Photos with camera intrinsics
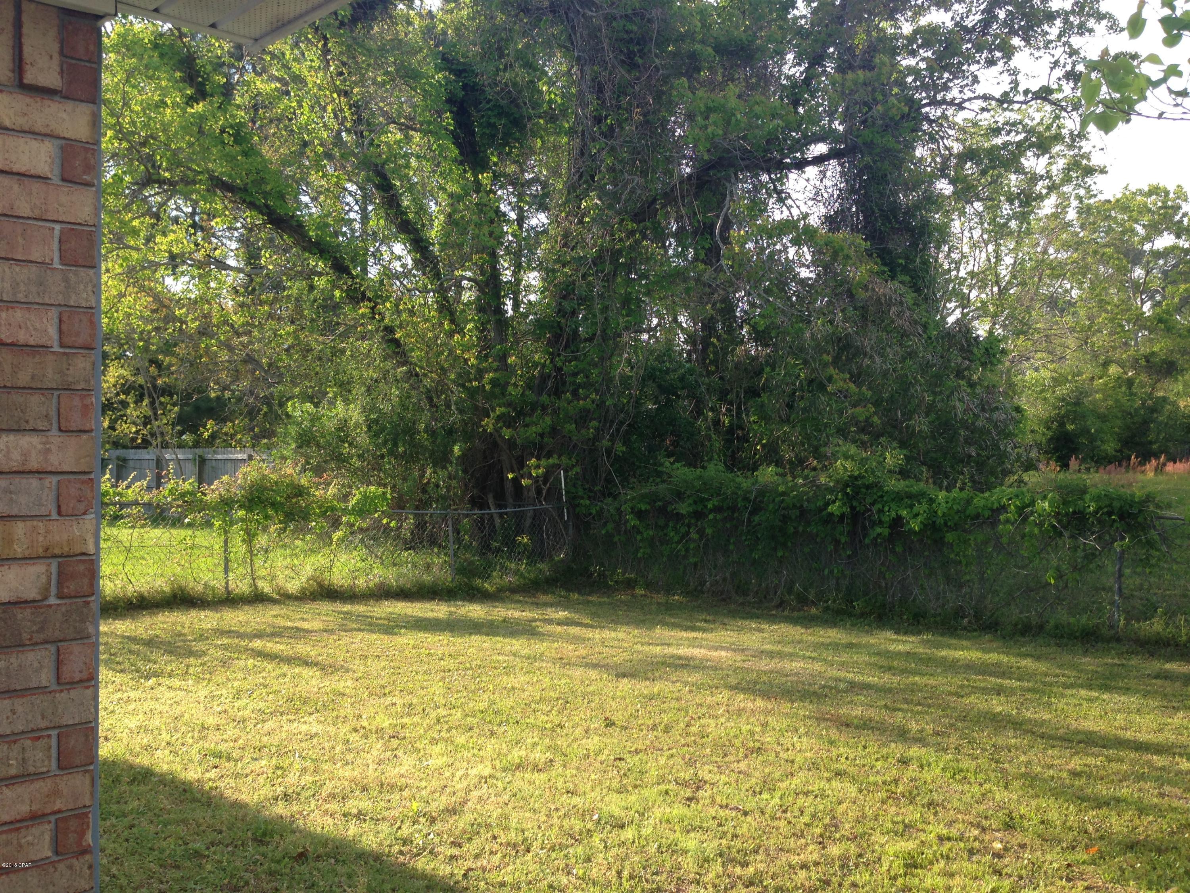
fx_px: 1134
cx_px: 595
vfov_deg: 42.9
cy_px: 446
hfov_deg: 55.4
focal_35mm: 33
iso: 50
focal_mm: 4.12
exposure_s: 1/323
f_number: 2.4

WORK REQUEST – Please make your reply exactly the lines from the one containing "vfov_deg: 42.9" through the end of the entries above, and nothing more.

ANSWER FOR THIS EXERCISE –
vfov_deg: 42.9
cy_px: 446
hfov_deg: 55.4
focal_35mm: 33
iso: 50
focal_mm: 4.12
exposure_s: 1/323
f_number: 2.4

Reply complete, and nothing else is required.